__Data provided__
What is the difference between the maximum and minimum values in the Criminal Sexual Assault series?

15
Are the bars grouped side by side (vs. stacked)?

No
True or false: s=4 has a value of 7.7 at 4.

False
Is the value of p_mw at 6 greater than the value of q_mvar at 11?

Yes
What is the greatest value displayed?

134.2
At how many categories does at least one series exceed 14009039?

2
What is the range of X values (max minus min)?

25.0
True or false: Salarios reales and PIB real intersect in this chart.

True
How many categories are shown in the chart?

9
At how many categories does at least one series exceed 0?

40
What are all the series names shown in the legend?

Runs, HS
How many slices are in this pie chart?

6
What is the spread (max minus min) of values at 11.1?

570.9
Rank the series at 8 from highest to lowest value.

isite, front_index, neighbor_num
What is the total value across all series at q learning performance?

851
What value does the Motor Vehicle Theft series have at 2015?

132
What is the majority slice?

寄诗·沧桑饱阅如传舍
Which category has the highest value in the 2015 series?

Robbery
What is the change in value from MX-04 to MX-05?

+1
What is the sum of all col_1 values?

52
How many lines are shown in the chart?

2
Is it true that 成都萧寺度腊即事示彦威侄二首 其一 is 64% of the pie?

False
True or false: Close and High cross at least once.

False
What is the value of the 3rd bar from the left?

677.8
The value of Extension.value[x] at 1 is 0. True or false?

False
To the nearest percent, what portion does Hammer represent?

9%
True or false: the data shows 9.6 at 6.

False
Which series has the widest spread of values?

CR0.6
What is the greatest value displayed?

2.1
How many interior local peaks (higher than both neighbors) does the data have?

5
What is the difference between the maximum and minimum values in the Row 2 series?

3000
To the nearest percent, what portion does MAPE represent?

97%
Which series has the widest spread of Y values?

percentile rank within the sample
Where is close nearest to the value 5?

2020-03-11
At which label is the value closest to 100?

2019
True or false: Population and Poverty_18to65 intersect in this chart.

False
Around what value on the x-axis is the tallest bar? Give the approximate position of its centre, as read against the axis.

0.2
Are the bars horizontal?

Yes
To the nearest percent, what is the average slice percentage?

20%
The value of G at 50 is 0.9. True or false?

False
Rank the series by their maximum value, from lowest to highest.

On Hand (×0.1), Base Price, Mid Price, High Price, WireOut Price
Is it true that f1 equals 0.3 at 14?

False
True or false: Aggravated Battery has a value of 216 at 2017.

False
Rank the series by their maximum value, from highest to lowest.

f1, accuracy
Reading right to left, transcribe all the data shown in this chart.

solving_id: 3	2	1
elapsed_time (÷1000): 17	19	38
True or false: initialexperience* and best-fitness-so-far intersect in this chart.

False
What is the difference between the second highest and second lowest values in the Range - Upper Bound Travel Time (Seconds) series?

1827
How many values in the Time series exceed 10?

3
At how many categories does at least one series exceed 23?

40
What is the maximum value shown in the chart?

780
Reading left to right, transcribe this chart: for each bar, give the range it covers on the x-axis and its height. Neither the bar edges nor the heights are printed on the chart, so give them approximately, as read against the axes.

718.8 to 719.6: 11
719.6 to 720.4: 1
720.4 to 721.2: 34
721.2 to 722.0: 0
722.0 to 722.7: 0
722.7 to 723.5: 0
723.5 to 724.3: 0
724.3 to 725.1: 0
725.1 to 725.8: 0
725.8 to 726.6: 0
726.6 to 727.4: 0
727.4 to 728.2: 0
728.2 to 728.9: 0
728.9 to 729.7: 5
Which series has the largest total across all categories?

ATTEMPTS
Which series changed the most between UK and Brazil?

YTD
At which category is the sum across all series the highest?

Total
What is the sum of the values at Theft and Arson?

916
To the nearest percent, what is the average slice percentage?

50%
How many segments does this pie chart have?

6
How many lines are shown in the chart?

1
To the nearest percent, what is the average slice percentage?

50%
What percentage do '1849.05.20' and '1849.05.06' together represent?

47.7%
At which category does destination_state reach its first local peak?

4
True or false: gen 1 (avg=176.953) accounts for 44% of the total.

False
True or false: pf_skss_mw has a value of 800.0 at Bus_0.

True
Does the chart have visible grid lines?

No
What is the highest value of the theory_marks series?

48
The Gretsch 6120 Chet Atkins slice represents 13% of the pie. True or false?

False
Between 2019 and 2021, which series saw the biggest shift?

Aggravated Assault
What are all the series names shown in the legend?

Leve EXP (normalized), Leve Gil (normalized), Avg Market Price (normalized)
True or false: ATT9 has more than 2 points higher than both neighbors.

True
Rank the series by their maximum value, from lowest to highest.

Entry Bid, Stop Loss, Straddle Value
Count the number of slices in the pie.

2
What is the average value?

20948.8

__Exercise__
Can you convert every line of the items above into a Markdown table with two columns, Row and Line, numbering each line in order and leaving out the blank ones?

__Exercise response__
| Row | Line |
|---|---|
| 1 | What is the difference between the maximum and minimum values in the Criminal Sexual Assault series? |
| 2 | 15 |
| 3 | Are the bars grouped side by side (vs. stacked)? |
| 4 | No |
| 5 | True or false: s=4 has a value of 7.7 at 4. |
| 6 | False |
| 7 | Is the value of p_mw at 6 greater than the value of q_mvar at 11? |
| 8 | Yes |
| 9 | What is the greatest value displayed? |
| 10 | 134.2 |
| 11 | At how many categories does at least one series exceed 14009039? |
| 12 | 2 |
| 13 | What is the range of X values (max minus min)? |
| 14 | 25.0 |
| 15 | True or false: Salarios reales and PIB real intersect in this chart. |
| 16 | True |
| 17 | How many categories are shown in the chart? |
| 18 | 9 |
| 19 | At how many categories does at least one series exceed 0? |
| 20 | 40 |
| 21 | What are all the series names shown in the legend? |
| 22 | Runs, HS |
| 23 | How many slices are in this pie chart? |
| 24 | 6 |
| 25 | What is the spread (max minus min) of values at 11.1? |
| 26 | 570.9 |
| 27 | Rank the series at 8 from highest to lowest value. |
| 28 | isite, front_index, neighbor_num |
| 29 | What is the total value across all series at q learning performance? |
| 30 | 851 |
| 31 | What value does the Motor Vehicle Theft series have at 2015? |
| 32 | 132 |
| 33 | What is the majority slice? |
| 34 | 寄诗·沧桑饱阅如传舍 |
| 35 | Which category has the highest value in the 2015 series? |
| 36 | Robbery |
| 37 | What is the change in value from MX-04 to MX-05? |
| 38 | +1 |
| 39 | What is the sum of all col_1 values? |
| 40 | 52 |
| 41 | How many lines are shown in the chart? |
| 42 | 2 |
| 43 | Is it true that 成都萧寺度腊即事示彦威侄二首 其一 is 64% of the pie? |
| 44 | False |
| 45 | True or false: Close and High cross at least once. |
| 46 | False |
| 47 | What is the value of the 3rd bar from the left? |
| 48 | 677.8 |
| 49 | The value of Extension.value[x] at 1 is 0. True or false? |
| 50 | False |
| 51 | To the nearest percent, what portion does Hammer represent? |
| 52 | 9% |
| 53 | True or false: the data shows 9.6 at 6. |
| 54 | False |
| 55 | Which series has the widest spread of values? |
| 56 | CR0.6 |
| 57 | What is the greatest value displayed? |
| 58 | 2.1 |
| 59 | How many interior local peaks (higher than both neighbors) does the data have? |
| 60 | 5 |
| 61 | What is the difference between the maximum and minimum values in the Row 2 series? |
| 62 | 3000 |
| 63 | To the nearest percent, what portion does MAPE represent? |
| 64 | 97% |
| 65 | Which series has the widest spread of Y values? |
| 66 | percentile rank within the sample |
| 67 | Where is close nearest to the value 5? |
| 68 | 2020-03-11 |
| 69 | At which label is the value closest to 100? |
| 70 | 2019 |
| 71 | True or false: Population and Poverty_18to65 intersect in this chart. |
| 72 | False |
| 73 | Around what value on the x-axis is the tallest bar? Give the approximate position of its centre, as read against the axis. |
| 74 | 0.2 |
| 75 | Are the bars horizontal? |
| 76 | Yes |
| 77 | To the nearest percent, what is the average slice percentage? |
| 78 | 20% |
| 79 | The value of G at 50 is 0.9. True or false? |
| 80 | False |
| 81 | Rank the series by their maximum value, from lowest to highest. |
| 82 | On Hand (×0.1), Base Price, Mid Price, High Price, WireOut Price |
| 83 | Is it true that f1 equals 0.3 at 14? |
| 84 | False |
| 85 | True or false: Aggravated Battery has a value of 216 at 2017. |
| 86 | False |
| 87 | Rank the series by their maximum value, from highest to lowest. |
| 88 | f1, accuracy |
| 89 | Reading right to left, transcribe all the data shown in this chart. |
| 90 | solving_id: 3	2	1 |
| 91 | elapsed_time (÷1000): 17	19	38 |
| 92 | True or false: initialexperience* and best-fitness-so-far intersect in this chart. |
| 93 | False |
| 94 | What is the difference between the second highest and second lowest values in the Range - Upper Bound Travel Time (Seconds) series? |
| 95 | 1827 |
| 96 | How many values in the Time series exceed 10? |
| 97 | 3 |
| 98 | At how many categories does at least one series exceed 23? |
| 99 | 40 |
| 100 | What is the maximum value shown in the chart? |
| 101 | 780 |
| 102 | Reading left to right, transcribe this chart: for each bar, give the range it covers on the x-axis and its height. Neither the bar edges nor the heights are printed on the chart, so give them approximately, as read against the axes. |
| 103 | 718.8 to 719.6: 11 |
| 104 | 719.6 to 720.4: 1 |
| 105 | 720.4 to 721.2: 34 |
| 106 | 721.2 to 722.0: 0 |
| 107 | 722.0 to 722.7: 0 |
| 108 | 722.7 to 723.5: 0 |
| 109 | 723.5 to 724.3: 0 |
| 110 | 724.3 to 725.1: 0 |
| 111 | 725.1 to 725.8: 0 |
| 112 | 725.8 to 726.6: 0 |
| 113 | 726.6 to 727.4: 0 |
| 114 | 727.4 to 728.2: 0 |
| 115 | 728.2 to 728.9: 0 |
| 116 | 728.9 to 729.7: 5 |
| 117 | Which series has the largest total across all categories? |
| 118 | ATTEMPTS |
| 119 | Which series changed the most between UK and Brazil? |
| 120 | YTD |
| 121 | At which category is the sum across all series the highest? |
| 122 | Total |
| 123 | What is the sum of the values at Theft and Arson? |
| 124 | 916 |
| 125 | To the nearest percent, what is the average slice percentage? |
| 126 | 50% |
| 127 | How many segments does this pie chart have? |
| 128 | 6 |
| 129 | How many lines are shown in the chart? |
| 130 | 1 |
| 131 | To the nearest percent, what is the average slice percentage? |
| 132 | 50% |
| 133 | What percentage do '1849.05.20' and '1849.05.06' together represent? |
| 134 | 47.7% |
| 135 | At which category does destination_state reach its first local peak? |
| 136 | 4 |
| 137 | True or false: gen 1 (avg=176.953) accounts for 44% of the total. |
| 138 | False |
| 139 | True or false: pf_skss_mw has a value of 800.0 at Bus_0. |
| 140 | True |
| 141 | Does the chart have visible grid lines? |
| 142 | No |
| 143 | What is the highest value of the theory_marks series? |
| 144 | 48 |
| 145 | The Gretsch 6120 Chet Atkins slice represents 13% of the pie. True or false? |
| 146 | False |
| 147 | Between 2019 and 2021, which series saw the biggest shift? |
| 148 | Aggravated Assault |
| 149 | What are all the series names shown in the legend? |
| 150 | Leve EXP (normalized), Leve Gil (normalized), Avg Market Price (normalized) |
| 151 | True or false: ATT9 has more than 2 points higher than both neighbors. |
| 152 | True |
| 153 | Rank the series by their maximum value, from lowest to highest. |
| 154 | Entry Bid, Stop Loss, Straddle Value |
| 155 | Count the number of slices in the pie. |
| 156 | 2 |
| 157 | What is the average value? |
| 158 | 20948.8 |